Manado, tubersmedia.com – Dewan Pimpinan Cabang (DPC) Partai Gerindra Kota Manado menggelar aksi sosial dan buka puasa bersama (bukber) dengan anak yatim serta kaum dhuafa di Sekretariat DPC Gerindra Manado, Kelurahan Maasing, Kecamatan Tuminting, Sabtu (14/3/2026).
Kegiatan bertajuk “Kompak Bergerak Berdampak” ini menjadi momen bagi Partai Gerindra untuk menunjukkan kepedulian sosial di bulan suci Ramadan sebagai “Rumah Nusantara” yang merangkul keberagaman dan seluruh golongan masyarakat di Sulawesi Utara, khususnya Kota Manado.
Acara yang dihadiri pengurus anak cabang (PAC) dan ranting se-Kota Manado itu diisi dengan tausiyah oleh Ustaz Faisal A. Sabaya serta penyerahan santunan secara simbolis. Bantuan diberikan kepada anak-anak Panti Asuhan As-Shabirin Tuminting, kaum dhuafa, janda, dan keimaman masjid sebagai wujud perhatian partai terhadap masyarakat yang membutuhkan.

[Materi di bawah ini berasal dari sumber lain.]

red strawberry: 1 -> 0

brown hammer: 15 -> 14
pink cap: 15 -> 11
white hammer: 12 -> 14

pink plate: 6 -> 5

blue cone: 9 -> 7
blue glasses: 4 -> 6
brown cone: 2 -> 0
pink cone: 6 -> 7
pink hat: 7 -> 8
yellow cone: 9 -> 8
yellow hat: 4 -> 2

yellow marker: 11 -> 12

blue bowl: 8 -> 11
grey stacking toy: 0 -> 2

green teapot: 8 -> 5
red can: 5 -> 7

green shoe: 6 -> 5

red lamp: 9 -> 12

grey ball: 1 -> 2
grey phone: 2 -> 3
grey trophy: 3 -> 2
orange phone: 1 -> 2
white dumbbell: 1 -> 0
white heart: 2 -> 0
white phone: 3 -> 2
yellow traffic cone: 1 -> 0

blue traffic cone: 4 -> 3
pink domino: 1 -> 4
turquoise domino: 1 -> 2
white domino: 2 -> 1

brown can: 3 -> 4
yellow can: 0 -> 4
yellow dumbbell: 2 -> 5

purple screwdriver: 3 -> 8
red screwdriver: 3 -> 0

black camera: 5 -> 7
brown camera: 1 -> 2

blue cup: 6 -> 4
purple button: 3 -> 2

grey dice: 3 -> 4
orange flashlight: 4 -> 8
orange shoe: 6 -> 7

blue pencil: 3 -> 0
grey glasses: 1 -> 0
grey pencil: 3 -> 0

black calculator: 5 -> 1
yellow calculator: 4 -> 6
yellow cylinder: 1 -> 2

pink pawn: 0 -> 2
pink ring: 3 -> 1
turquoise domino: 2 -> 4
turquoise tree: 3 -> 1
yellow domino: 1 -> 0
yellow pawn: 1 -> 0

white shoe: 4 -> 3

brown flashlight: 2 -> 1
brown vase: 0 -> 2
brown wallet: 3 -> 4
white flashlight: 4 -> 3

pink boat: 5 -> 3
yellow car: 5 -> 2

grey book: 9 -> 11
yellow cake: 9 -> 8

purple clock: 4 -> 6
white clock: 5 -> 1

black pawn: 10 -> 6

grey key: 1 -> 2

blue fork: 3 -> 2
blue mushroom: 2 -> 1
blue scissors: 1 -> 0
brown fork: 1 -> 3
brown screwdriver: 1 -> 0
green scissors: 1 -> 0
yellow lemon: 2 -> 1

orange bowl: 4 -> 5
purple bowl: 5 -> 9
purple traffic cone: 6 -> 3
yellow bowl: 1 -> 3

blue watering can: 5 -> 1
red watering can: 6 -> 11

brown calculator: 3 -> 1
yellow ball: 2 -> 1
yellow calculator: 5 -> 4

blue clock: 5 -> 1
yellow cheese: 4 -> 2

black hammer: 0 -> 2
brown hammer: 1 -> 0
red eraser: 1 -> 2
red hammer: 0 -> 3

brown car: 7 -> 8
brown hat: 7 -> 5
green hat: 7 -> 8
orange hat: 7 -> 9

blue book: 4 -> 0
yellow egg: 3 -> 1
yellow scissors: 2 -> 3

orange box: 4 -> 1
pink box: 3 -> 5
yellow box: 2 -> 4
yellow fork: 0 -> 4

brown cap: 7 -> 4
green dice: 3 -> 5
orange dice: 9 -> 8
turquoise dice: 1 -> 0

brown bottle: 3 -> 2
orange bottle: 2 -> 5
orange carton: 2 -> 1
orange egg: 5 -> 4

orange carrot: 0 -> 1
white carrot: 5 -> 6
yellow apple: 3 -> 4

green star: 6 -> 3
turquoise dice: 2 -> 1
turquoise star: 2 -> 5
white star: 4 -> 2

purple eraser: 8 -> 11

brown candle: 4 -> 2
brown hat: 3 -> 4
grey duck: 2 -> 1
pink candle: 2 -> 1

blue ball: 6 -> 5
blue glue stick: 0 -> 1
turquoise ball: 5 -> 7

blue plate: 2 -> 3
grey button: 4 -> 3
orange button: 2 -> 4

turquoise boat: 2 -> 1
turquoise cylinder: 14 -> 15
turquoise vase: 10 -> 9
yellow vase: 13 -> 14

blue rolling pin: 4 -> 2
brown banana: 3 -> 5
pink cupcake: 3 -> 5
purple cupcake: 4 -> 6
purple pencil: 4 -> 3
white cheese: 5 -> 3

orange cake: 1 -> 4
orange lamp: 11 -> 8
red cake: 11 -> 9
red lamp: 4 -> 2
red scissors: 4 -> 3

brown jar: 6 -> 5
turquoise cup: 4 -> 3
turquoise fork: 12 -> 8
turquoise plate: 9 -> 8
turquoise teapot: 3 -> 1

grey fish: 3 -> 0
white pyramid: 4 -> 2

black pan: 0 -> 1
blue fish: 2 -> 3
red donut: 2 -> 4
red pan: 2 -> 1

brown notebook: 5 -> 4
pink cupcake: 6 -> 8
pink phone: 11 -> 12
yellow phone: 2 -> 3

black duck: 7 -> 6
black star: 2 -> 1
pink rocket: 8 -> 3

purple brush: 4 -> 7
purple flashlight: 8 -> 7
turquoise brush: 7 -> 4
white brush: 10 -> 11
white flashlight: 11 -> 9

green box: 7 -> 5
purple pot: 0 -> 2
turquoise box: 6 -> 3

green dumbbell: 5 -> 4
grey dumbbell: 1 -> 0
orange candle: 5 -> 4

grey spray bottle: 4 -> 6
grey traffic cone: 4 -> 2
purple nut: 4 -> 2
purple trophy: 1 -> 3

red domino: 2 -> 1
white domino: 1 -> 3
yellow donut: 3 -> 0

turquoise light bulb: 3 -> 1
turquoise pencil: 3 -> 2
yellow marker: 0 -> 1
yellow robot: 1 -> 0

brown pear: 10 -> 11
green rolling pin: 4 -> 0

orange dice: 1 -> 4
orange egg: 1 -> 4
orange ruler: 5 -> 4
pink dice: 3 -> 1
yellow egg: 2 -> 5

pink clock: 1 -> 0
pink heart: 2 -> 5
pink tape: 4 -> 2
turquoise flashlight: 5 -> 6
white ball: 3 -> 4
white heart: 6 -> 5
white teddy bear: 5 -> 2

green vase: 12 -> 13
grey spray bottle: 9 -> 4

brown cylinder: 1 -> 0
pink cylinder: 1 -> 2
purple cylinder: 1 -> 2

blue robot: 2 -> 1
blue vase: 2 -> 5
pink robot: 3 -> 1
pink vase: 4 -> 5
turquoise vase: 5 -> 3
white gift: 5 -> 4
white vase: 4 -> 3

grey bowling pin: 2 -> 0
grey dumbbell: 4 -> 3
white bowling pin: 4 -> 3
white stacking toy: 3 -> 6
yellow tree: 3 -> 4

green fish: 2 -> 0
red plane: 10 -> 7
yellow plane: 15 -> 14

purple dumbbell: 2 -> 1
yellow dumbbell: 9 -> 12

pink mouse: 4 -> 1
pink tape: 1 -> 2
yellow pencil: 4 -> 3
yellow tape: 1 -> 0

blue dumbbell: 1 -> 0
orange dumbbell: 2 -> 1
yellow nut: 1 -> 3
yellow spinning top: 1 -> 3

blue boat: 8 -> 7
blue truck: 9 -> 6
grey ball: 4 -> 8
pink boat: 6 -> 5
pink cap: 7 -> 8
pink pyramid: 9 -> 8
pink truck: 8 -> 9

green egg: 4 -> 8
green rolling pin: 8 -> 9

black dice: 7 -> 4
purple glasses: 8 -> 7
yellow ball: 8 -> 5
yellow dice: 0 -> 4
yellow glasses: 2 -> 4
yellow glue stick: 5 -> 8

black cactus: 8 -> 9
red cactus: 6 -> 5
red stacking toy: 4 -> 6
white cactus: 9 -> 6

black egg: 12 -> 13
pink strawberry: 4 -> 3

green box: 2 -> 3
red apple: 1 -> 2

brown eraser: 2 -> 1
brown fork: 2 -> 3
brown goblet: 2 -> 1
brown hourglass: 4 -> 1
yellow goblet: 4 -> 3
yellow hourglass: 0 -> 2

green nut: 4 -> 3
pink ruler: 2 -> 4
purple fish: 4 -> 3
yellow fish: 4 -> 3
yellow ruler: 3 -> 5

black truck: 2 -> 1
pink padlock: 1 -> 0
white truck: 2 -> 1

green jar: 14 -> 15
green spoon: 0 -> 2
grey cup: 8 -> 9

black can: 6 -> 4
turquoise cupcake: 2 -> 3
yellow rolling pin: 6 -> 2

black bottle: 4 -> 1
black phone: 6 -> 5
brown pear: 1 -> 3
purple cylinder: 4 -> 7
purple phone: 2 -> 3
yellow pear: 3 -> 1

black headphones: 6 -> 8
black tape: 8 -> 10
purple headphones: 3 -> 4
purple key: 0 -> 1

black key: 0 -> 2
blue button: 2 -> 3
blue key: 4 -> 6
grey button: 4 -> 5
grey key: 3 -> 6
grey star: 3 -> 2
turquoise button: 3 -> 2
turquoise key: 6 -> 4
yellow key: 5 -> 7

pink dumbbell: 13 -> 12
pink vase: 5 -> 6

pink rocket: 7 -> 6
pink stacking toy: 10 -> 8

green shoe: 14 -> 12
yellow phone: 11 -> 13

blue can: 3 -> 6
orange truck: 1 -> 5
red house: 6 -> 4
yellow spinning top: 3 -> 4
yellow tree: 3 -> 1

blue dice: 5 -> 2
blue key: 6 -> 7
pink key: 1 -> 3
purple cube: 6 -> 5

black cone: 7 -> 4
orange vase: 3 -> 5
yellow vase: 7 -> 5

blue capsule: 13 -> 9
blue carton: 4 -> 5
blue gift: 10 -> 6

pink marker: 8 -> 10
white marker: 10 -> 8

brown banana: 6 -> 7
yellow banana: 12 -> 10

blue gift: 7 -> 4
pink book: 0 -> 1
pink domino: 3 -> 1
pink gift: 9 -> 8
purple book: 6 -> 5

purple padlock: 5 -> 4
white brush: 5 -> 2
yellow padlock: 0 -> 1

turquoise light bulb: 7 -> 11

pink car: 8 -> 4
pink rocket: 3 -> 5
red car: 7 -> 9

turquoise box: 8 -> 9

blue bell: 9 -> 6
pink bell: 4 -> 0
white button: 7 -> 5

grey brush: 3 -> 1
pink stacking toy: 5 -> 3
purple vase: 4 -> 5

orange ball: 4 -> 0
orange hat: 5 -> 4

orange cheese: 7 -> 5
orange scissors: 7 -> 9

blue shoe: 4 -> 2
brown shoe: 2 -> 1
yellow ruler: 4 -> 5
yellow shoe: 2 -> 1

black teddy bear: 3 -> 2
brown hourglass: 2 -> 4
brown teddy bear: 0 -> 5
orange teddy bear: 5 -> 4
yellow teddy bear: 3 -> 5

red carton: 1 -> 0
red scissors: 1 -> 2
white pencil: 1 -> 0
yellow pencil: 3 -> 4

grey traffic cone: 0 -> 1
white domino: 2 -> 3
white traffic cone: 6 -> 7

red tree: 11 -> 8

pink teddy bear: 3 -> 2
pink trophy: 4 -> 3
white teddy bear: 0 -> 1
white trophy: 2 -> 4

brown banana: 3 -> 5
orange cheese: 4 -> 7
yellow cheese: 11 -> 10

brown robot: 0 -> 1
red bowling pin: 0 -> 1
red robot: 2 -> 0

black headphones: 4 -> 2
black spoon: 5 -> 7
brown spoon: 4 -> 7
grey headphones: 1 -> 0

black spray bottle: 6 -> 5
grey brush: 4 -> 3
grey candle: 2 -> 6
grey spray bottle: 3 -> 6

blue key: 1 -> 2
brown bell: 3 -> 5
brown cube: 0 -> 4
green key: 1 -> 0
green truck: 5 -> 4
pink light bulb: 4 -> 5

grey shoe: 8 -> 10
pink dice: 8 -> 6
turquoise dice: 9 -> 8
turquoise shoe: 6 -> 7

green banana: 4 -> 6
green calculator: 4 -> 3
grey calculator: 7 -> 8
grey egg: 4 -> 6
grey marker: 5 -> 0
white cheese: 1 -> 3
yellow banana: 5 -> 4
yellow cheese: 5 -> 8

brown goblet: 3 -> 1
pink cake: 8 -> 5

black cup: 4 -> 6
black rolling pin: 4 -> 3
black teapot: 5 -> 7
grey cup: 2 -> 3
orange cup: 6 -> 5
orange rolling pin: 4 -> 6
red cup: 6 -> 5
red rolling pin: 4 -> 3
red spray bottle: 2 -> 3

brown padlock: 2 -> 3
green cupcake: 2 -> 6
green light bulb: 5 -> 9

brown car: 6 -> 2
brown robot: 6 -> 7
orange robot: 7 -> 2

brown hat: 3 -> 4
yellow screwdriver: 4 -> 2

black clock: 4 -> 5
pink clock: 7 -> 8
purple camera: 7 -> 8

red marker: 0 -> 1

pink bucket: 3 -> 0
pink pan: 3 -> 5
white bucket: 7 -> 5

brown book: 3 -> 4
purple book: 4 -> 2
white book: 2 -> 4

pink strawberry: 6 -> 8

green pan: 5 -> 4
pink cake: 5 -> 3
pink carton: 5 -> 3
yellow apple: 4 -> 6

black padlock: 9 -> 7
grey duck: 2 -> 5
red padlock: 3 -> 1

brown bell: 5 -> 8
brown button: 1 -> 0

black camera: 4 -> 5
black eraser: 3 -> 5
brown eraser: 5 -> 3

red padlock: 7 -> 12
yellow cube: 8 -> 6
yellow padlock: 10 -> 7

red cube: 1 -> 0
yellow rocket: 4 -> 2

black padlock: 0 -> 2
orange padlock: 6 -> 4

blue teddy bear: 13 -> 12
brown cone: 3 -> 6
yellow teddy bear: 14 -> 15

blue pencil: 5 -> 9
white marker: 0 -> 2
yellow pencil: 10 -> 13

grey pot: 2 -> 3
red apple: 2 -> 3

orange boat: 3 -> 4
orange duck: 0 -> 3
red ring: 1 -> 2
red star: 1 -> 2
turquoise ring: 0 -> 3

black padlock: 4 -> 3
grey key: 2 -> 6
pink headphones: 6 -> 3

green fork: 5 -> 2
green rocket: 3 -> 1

Ketua DPC Gerindra Manado, Louis Carl Schramm, SH., MH., didampingi Sekretaris Asep S Soebandi, menyatakan komitmen partainya untuk terus hadir di tengah masyarakat.
“Kita menghadirkan anak-anak yatim piatu dan kaum dhuafa untuk berbagi kasih. Selain itu, kepada seluruh pengurus PAC dan Ranting, kami juga membagikan beras dan sembako sebagai wujud kepedulian,” ujar Louis Schramm yang juga menjabat sebagai Ketua Fraksi Gerindra DPRD Sulut.
Dalam sambutannya, legislator asal Manado itu menekankan bahwa Partai Gerindra harus menjadi pelopor dalam menjaga kerukunan antarumat beragama.
“Gerindra harus menjadi contoh keberagaman. Gerindra ini adalah Nusantara. Torang tunjukkan bahwa keberagaman itu ada di sini. Gerindra menjadi rumah bagi semua; Muslim, Kristen, dan agama lainnya, serta dari suku mana saja,” tegasnya.
Louis menambahkan bahwa menjaga keamanan dan ketertiban daerah bukan hanya tugas TNI dan Polri, melainkan tanggung jawab seluruh lapisan masyarakat sebagai bagian dari satu kesatuan. Mengingat adanya rentetan hari besar keagamaan yang berdekatan seperti Idul Fitri 1447 H, Nyepi, hingga Jumat Agung dan Paskah. Ia mengimbau masyarakat untuk tetap menjaga situasi Sulawesi Utara yang sudah kondusif.
“Mari torang sama-sama menjaga daerah ini. Kemarin kita baru melewati Imlek, dan ke depan ada Lebaran serta Paskah. Mari pelihara keadaan yang sudah aman ini agar semua umat bisa beribadah dengan tenang,” pesan Schramm.